Question

Suppose you are testing whether the lifetime of 4 different types of lightbulbs. You run 5 experiments each. You get a mean square error of \(\displaystyle{M}{S}_{{{E}}}={1.75}\) and you reject the null hypothesis. The sample means you obtain for each lightbulb are below:
Type 1: 20
Type 2: 30
Type 3: 28
Type 4: 22
Which pairs are significantly different at the \(\displaystyle{5}\%\) significance level? Select all that apply.

Answer 1

Step 1
From the provided data we have,
\(\displaystyle{M}{S}_{{{E}}}={1.75}\)
\(\displaystyle{d}{f}_{{{t}}}={4}\ \times\ {5}={20}\)
\(\displaystyle{d}{f}_{{{w}}}={20}\ -\ {4}={16}\)
\(\displaystyle{k}=\) number of groups \(\displaystyle={4}\)
\(\begin{array}{|c|c|} \hline \text{Type 1} & \text{Type 2} & \text{Type 3} & \text{Tepe 4} \\ \hline 20 & 30 & 28 & 22 \\ \hline \end{array}\)
Step 2
Using Tukey’s HSD:
We first compute the Tukey’s HSD as below:
\(\displaystyle{D}={q}_{{\alpha,\ {k},\ {d}{f}_{{{w}}}}}\ \sqrt{{{\frac{{{M}{S}_{{{E}}}}}{{{n}}}}}}\)

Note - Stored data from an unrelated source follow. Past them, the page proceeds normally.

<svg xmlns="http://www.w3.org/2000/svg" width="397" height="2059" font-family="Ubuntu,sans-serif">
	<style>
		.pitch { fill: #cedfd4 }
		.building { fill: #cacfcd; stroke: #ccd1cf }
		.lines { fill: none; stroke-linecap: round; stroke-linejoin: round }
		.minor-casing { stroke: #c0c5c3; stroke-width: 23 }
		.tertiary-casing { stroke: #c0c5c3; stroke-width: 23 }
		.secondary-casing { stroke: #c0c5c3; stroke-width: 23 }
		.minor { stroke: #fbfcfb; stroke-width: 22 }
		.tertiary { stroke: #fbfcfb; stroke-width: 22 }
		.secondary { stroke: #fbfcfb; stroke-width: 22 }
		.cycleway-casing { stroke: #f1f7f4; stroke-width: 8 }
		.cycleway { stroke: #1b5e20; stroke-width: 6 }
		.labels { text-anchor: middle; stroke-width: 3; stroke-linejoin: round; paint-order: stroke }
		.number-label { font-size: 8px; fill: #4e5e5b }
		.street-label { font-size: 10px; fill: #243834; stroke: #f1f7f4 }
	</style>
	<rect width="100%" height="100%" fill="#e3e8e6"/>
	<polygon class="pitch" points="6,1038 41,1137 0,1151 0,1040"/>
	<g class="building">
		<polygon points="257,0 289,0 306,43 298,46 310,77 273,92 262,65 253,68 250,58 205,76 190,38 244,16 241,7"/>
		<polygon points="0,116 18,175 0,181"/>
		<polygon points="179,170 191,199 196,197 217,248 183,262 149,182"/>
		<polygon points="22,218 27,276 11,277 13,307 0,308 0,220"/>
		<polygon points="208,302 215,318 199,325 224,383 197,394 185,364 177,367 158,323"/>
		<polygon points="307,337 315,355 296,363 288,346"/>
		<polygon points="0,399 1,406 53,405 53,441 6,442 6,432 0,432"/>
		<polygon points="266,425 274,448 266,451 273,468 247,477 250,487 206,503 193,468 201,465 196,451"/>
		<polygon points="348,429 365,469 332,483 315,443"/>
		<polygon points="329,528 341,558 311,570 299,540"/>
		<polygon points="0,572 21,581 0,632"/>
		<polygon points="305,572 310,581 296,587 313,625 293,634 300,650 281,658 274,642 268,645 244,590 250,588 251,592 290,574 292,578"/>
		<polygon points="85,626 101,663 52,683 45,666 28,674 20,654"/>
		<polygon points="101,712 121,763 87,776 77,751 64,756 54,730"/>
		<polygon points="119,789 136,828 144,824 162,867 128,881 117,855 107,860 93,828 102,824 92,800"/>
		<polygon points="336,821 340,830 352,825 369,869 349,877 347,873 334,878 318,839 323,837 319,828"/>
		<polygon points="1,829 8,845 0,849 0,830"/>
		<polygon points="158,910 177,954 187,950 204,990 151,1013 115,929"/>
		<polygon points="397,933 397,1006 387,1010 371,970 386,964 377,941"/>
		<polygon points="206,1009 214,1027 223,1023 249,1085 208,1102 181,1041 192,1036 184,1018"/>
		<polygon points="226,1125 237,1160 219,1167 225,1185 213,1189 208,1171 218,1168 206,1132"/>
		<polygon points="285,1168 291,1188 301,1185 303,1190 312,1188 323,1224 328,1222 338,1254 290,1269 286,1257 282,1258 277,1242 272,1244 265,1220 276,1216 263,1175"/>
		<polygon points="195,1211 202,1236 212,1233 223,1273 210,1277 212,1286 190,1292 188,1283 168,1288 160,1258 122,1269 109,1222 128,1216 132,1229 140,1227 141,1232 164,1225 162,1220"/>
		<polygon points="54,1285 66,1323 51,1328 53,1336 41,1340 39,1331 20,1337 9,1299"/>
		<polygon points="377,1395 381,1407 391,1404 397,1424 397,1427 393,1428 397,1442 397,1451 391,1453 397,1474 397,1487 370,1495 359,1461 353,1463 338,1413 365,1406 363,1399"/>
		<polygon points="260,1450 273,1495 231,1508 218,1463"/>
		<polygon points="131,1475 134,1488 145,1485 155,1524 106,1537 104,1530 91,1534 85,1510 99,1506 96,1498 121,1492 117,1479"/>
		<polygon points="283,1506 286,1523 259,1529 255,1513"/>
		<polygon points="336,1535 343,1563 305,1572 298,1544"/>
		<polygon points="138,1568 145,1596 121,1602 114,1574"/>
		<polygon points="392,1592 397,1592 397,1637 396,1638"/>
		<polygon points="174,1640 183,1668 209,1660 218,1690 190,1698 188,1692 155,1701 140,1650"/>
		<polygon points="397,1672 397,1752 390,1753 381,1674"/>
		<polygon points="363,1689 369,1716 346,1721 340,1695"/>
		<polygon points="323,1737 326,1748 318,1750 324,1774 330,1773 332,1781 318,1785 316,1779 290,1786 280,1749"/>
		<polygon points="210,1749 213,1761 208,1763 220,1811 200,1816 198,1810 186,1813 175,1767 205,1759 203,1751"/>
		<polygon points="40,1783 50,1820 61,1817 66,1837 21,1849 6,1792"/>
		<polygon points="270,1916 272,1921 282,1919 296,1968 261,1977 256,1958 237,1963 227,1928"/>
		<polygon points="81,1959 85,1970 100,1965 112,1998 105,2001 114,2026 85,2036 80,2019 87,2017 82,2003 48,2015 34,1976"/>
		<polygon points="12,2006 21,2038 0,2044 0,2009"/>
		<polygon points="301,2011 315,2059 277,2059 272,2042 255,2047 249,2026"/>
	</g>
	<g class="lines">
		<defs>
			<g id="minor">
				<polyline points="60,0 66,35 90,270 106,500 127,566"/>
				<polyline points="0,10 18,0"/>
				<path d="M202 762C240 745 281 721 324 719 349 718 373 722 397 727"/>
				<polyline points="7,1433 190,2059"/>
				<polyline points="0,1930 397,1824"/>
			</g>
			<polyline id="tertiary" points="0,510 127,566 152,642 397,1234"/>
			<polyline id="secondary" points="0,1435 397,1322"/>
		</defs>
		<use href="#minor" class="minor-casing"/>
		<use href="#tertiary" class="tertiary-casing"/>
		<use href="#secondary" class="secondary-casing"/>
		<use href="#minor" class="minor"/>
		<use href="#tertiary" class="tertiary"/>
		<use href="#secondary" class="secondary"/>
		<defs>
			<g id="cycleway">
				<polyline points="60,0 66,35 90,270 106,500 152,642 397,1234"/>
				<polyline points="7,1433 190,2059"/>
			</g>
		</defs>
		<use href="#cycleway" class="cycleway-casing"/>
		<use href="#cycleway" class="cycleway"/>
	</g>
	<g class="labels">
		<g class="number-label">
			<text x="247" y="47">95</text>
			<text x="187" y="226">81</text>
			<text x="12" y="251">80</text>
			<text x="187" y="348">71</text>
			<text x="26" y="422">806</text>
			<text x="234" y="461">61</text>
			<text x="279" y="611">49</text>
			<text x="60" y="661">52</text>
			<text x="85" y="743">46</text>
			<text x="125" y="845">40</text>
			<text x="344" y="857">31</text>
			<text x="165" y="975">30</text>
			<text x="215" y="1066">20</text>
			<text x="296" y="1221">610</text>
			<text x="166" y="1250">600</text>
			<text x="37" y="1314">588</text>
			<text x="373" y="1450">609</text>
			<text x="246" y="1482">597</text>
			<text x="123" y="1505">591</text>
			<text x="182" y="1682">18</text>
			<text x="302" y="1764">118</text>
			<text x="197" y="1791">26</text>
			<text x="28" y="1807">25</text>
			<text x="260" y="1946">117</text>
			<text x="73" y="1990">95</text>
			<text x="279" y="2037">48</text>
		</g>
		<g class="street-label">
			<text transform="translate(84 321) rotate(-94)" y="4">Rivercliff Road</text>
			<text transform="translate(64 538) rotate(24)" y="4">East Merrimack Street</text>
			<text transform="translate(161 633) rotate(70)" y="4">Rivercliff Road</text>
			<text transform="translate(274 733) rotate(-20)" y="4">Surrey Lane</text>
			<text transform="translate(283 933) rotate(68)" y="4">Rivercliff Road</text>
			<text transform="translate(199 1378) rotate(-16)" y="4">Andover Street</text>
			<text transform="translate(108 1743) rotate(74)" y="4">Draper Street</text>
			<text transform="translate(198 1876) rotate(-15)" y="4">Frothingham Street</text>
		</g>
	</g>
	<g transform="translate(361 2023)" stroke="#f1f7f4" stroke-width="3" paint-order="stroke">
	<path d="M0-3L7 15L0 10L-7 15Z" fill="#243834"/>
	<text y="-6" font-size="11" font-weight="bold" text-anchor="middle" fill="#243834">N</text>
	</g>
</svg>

\(\displaystyle={4.046}\ \sqrt{{{\frac{{{1.75}}}{{{5}}}}}}\) (from studentized q - table)
\(\displaystyle={2.393646}\)
(Where n represent the number of observations in each group).

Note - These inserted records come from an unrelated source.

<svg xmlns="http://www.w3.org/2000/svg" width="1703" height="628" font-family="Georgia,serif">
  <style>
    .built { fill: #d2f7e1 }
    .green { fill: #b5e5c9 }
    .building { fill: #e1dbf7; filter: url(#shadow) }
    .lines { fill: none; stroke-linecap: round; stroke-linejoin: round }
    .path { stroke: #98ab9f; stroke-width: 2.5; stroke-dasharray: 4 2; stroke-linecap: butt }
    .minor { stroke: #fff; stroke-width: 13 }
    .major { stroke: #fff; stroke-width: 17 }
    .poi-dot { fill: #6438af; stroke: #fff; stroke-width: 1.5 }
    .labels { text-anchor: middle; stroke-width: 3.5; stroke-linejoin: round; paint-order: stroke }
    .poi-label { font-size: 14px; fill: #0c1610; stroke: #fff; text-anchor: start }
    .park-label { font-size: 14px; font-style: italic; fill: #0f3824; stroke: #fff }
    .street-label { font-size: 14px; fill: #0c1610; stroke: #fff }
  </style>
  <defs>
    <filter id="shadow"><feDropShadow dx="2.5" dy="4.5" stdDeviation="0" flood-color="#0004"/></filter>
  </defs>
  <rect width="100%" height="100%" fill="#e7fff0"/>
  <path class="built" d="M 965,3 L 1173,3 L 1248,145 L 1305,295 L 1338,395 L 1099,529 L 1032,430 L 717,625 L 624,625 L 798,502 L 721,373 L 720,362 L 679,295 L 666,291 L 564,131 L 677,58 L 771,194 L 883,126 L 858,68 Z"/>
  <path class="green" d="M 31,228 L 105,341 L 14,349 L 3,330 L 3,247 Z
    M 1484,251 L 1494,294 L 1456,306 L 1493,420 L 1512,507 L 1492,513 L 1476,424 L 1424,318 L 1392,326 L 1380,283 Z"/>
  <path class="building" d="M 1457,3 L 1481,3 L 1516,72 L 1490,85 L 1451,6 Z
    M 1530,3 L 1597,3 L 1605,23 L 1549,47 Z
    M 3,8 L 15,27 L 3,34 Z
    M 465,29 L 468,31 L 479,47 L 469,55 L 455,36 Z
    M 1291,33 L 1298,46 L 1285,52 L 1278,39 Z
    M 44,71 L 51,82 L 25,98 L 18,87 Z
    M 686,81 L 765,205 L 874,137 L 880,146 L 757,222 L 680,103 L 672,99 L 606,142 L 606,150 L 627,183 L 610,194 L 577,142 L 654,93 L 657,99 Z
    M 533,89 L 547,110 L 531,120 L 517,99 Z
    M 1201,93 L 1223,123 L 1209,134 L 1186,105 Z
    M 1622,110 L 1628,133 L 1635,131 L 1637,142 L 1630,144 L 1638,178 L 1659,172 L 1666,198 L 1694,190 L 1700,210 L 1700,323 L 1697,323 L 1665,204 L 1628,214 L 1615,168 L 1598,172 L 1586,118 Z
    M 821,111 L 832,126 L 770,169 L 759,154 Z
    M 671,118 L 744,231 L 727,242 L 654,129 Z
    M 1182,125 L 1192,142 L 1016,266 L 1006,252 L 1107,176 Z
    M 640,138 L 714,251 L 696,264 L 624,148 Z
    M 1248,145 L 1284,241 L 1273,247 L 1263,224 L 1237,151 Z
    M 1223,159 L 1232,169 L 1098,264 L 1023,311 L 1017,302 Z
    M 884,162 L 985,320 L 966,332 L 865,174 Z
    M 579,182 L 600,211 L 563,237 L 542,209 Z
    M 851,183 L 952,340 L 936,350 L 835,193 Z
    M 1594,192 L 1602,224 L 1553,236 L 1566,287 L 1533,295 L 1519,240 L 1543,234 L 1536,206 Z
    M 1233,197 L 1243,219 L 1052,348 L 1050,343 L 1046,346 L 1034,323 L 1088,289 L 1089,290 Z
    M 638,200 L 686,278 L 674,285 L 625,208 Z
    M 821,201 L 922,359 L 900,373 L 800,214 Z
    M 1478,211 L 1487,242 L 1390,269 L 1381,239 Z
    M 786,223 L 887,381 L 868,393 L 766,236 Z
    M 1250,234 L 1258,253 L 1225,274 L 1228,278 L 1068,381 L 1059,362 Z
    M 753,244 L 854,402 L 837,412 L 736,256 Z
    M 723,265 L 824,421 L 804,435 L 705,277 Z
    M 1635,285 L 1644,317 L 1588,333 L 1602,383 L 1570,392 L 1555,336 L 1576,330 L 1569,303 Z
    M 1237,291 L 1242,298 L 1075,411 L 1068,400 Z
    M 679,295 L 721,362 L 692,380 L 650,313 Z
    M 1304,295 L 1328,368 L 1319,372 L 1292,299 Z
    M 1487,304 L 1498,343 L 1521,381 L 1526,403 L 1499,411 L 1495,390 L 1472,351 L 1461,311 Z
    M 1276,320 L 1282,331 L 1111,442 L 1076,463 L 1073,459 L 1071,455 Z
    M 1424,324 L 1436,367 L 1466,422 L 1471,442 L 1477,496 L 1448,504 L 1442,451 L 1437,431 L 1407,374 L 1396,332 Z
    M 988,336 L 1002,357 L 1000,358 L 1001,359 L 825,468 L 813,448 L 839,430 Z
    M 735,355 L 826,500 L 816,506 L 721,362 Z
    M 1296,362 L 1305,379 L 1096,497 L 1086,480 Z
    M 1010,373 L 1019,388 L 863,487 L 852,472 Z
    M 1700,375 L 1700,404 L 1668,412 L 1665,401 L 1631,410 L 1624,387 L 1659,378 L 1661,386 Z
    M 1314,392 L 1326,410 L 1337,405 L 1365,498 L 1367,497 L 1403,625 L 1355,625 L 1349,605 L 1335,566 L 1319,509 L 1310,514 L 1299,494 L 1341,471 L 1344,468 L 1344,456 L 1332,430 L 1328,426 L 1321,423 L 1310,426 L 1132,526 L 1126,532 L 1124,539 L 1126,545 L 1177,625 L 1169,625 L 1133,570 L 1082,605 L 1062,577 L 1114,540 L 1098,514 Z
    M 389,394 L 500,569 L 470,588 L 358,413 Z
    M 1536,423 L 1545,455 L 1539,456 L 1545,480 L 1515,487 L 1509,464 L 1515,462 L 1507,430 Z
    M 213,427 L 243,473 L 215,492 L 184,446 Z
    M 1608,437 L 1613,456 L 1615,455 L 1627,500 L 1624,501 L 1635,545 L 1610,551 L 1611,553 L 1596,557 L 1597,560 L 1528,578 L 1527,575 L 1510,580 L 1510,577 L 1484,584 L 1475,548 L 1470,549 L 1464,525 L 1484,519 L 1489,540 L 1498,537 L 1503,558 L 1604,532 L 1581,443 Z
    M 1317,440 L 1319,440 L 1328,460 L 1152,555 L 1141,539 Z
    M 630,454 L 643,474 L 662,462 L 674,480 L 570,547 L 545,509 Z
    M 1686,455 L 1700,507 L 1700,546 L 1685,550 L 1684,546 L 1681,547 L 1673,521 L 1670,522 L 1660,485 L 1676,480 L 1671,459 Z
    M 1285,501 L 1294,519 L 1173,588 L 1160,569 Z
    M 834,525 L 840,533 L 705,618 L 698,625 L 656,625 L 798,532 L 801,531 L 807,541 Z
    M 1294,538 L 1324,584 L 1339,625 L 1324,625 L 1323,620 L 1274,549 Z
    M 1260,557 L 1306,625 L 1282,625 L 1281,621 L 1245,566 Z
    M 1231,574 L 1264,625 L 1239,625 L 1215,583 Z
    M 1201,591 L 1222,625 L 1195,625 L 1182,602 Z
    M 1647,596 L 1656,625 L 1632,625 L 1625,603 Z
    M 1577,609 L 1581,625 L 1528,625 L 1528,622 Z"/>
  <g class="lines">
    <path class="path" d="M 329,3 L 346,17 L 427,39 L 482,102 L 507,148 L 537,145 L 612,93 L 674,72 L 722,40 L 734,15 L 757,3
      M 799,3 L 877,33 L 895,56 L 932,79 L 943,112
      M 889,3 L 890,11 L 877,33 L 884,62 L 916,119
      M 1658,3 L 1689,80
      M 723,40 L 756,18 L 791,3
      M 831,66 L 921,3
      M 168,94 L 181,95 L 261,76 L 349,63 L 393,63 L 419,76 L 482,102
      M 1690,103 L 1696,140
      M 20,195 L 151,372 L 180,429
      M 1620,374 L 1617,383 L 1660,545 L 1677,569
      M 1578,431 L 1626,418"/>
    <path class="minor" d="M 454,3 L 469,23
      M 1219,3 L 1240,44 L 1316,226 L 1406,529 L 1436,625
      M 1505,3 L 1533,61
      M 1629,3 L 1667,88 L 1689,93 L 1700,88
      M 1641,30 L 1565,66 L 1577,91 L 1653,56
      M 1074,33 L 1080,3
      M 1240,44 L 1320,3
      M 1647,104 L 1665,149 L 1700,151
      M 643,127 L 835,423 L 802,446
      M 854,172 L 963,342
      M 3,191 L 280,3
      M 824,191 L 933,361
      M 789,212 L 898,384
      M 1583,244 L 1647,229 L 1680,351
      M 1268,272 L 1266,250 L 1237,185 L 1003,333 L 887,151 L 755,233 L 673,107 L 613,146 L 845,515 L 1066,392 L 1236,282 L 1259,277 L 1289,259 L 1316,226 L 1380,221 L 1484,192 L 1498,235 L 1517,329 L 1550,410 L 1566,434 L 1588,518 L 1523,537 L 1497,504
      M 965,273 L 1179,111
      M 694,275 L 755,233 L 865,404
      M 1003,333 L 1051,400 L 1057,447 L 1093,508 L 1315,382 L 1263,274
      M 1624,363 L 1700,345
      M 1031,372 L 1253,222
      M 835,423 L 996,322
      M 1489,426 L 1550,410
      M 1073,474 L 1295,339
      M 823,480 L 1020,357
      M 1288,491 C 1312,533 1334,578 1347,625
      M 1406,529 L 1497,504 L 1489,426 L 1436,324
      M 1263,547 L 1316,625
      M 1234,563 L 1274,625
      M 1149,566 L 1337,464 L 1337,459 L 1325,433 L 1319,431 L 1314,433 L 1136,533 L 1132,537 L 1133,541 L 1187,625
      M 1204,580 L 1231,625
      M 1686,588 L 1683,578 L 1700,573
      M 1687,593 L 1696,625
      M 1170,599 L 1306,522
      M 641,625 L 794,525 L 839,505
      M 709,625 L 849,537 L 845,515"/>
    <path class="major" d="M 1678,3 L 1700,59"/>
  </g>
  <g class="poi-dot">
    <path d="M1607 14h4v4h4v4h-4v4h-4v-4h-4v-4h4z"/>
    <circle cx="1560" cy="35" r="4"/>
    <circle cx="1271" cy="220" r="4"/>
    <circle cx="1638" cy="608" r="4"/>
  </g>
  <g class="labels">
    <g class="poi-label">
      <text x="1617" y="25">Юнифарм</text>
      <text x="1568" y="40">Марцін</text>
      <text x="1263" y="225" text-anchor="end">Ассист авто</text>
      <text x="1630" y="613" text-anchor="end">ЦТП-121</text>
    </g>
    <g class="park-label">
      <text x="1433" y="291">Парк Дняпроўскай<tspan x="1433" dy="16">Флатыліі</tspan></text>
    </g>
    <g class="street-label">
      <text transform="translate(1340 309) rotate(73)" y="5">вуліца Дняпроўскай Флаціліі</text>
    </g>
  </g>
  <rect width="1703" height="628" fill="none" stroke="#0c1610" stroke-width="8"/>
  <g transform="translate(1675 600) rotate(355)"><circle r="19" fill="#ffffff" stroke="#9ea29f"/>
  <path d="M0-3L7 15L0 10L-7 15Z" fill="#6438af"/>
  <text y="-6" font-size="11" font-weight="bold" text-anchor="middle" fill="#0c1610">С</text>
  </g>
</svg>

The absolute differences in group means is computed as below:
\(\begin{array}{|c|c|} \hline \text{Groups} & \text{|Differences in group means|} \\ \hline 1-2 & 10 \\ \hline 1-3 & 8\\ \hline 1-4 & 2\\ \hline 2-3 & 2 \\ \hline 2-4 & 8\\ \hline 3-4 & 6\\ \hline \end{array}\)
We say that the groups are significantly only when the absolute difference in group mean is larger than the HSD value.
Thus, this difference is larger for Group 1 and 2, Group 1 and 3, Group 2 and 4 and Group 3 and 4
Thus, the pairs that are significantly different at the \(\displaystyle{5}\%\) significance level are,
\(\begin{array}{|c|c|} \hline \text{Type 1-2} & \text{Type 1-3} & \text{Type 2-4} & \text{Type 3-4} \\ \hline \end{array}\)
and other groups are not significant.